Questo risparmio di tempo, unito alla migliore esperienza dei visitatori del sito è sicuramente una miglioria dell’esperienza offerta dal servizio clienti e può essere misurata.
Come questa, altre: i veri KPI di un sito web sono quelli dei processi aziendali in cui si innestano, possibilmente apportando dei miglioramenti.
La messa in linea del restyling del sito web e SEO: a cosa prestare attenzione?
Il momento clou di un restyling è la pubblicazione in rete del nuovo sito, un momento tanto delicato quanto trascurato nella maggior parte dei casi: infatti spesso si tende a sostituire il vecchio con il nuovo, senza prendere in considerazione il valore costruito nel tempo dal sito precedente.
Prendiamo in considerazione il posizionamento sui motori di ricerca: magari il sito antecedente al restyling aveva consentito di posizionare al meglio una determinata pagine, ritenuta rilevante dai motori di ricerca per determinate keyword.
Cosa succede a quel valore se in occasione della pubblicazione del nuovo sito chi visita quella pagina viene accolto con una pagina di errore (404) o reindirizzato alla home page?
Molto semplicemente, dopo poco il valore accumulato agli occhi dei motori di ricerca viene disperso, per diventare nel giro di pochissimo irrecuperabile.
In ogni processo di restyling è quindi molto importante analizzare con le dovute attenzioni il posizionamento delle pagine del sito precedente e, in base alle energie disponibili, prevedere il reindirizzamento di quelle più popolari a pagine equivalenti sul nuovo sito, in modo da mantenere agli occhi dei motori di ricerca il credito precedentemente guadagnato.
Restyling di un sito web e normativa vigente: assicurarsi che sia tutto in regola
Impegnarsi nel restyling di un sito web aziendale è anche un’occasione importante per verificare che quello che si sta facendo rispetti la normativa vigente.
I cambiamenti introdotti con la normativa sui cookie e soprattutto quelli del GDPR impongono una rinnovata attenzione su più fronti, con il coinvolgimento di figure esperte e l’assegnazione di ruoli corrispondenti a responsabilità specifiche.
In alcuni casi potrebbe diventare necessario modificare dei processi assodati in azienda, rimettendoli in discussione fino al punto di stravolgerli, con un impatto che va al di là del sito web stesso.
Aggiornare il sito web: l’importanza di definire ruoli, risorse, processi e aspettative.

### Dati forniti
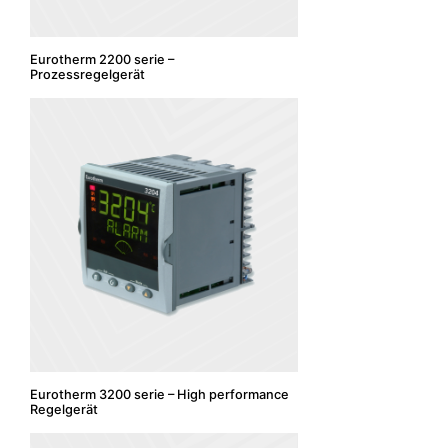
Eurotherm 2200 serie –
Prozessregelgerät
Eurotherm 3200 serie – High performance
Regelgerät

### Compiti da svolgere
- a) Rispondi a queste domande sul testo sul restyling:
(i) Quali sono, secondo il testo, i veri KPI di un sito web?
(ii) Che cosa accade al valore accumulato agli occhi dei motori di ricerca se, dopo la pubblicazione del nuovo sito, una pagina ben posizionata restituisce un errore 404 o rimanda alla home page?
(iii) Quali cambiamenti normativi impongono una rinnovata attenzione su più fronti?
- b) Riporta parola per parola il passaggio del testo sul restyling che comincia con "Molto semplicemente, dopo" e prosegue fino a "la normativa vigente.".
- c) In base al testo sul restyling, spiega perché in un restyling conviene reindirizzare le pagine più popolari del vecchio sito verso pagine equivalenti del nuovo.
Le righe riportate sono materiale a sé, distinto dal testo sul restyling.

### Soluzioni
- a)
(i) Sono quelli dei processi aziendali in cui il sito si innesta.
(ii) Dopo poco viene disperso e nel giro di pochissimo diventa irrecuperabile.
(iii) Quelli introdotti con la normativa sui cookie e, soprattutto, quelli del GDPR.

- b)
Molto semplicemente, dopo poco il valore accumulato agli occhi dei motori di ricerca viene disperso, per diventare nel giro di pochissimo irrecuperabile.
In ogni processo di restyling è quindi molto importante analizzare con le dovute attenzioni il posizionamento delle pagine del sito precedente e, in base alle energie disponibili, prevedere il reindirizzamento di quelle più popolari a pagine equivalenti sul nuovo sito, in modo da mantenere agli occhi dei motori di ricerca il credito precedentemente guadagnato.
Restyling di un sito web e normativa vigente: assicurarsi che sia tutto in regola
Impegnarsi nel restyling di un sito web aziendale è anche un’occasione importante per verificare che quello che si sta facendo rispetti la normativa vigente.

- c) Il reindirizzamento serve a mantenere agli occhi dei motori di ricerca il credito guadagnato in precedenza da quelle pagine. Se invece chi le visita trova una pagina di errore (404) o viene rimandato alla home page, quel valore si disperde in poco tempo e diventa irrecuperabile.